Strip club no cure for her bad back

Forget the chiropractor. When a work-related back injury put Christina Gamble out of work from waitressing, authorities say, she came up with an unorthodox way to treat what ailed her.

Forget the chiropractor.

When a work-related back injury put Christina Gamble out of work from her waitressing job in 2007, authorities said, the Quakertown woman came up with an original and unorthodox way to treat what ailed her.

She laced up her Lucite heels and started writhing and sliding around on a stripper pole.

On most nights the 43-year-old could be found stretching out her back - and, er, other areas - at C.R. Fanny's Gentleman's Club and Sports Bar, on Butler Street, in Easton.

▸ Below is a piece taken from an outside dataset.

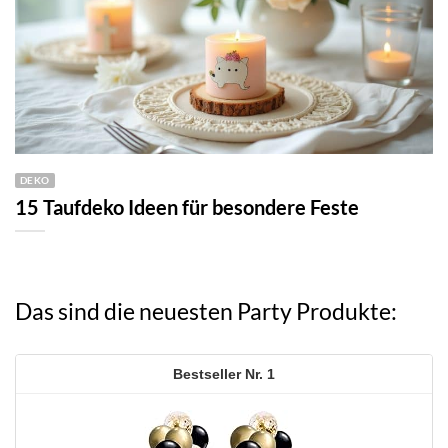
DEKO
15 Taufdeko Ideen für besondere Feste
Das sind die neuesten Party Produkte:
1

Gamble was arrested yesterday and charged with two counts of insurance fraud and theft by deception after an investigation into a worker's-compensation claim revealed that she was working as a stripper while collecting money from an injury she allegedly suffered while working as a waitress, according to a criminal complaint released by the Attorney General's Office.

A week after Gamble started working at the Red Robin restaurant in Quakertown in 2007, she claimed she had fallen and hurt her back, according to the complaint.

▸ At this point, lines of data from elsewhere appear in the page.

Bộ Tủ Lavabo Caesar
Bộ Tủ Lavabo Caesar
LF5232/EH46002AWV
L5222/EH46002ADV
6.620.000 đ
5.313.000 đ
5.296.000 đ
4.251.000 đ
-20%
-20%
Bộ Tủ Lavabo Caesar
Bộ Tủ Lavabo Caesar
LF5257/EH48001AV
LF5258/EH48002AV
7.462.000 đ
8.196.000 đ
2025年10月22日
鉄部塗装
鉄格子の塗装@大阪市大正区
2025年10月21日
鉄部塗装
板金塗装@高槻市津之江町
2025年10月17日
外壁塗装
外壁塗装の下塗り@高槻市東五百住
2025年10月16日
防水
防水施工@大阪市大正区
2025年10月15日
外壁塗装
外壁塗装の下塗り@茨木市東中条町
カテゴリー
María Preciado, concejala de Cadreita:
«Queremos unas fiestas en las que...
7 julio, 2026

She quit before her shift was over and got a job at a Target, which she also quit after working there for less than two weeks, the complaint said.

Three days later, the restaurant submitted an accident report to the insurance company, the complaint said.

It took almost a year, but in October 2008, Gamble started receiving worker's compensation and about a month later, she visited a doctor and claimed she was unable to work because standing and changing positions was difficult, according to the complaint.

After receiving a tip from an employee at the Red Robin, investigators went to the strip club, where they found Gamble working, the complaint said.

A manager at C.R. Fanny's, which boasts on its Web site applesauce and Jell-O wrestling and "frozen-thong contests," declined to comment last night on Gamble's employment.

A phone number for Gamble's home on Braxton Court in Quakertown was disconnected.

She told investigators that she became an exotic dancer because she and her husband were about "to lose everything they own," according to the complaint.

In total, the insurance company paid Gamble almost $23,000 in disability benefits and more than $4,000 in medical expenses, the complaint said.

Gamble was arraigned in Bucks County district court and released on her own recognizance. She is scheduled for a preliminary hearing on May 7.

She faces a maximum sentence of seven years in jail and a $15,000 fine for each charge, the complaint said.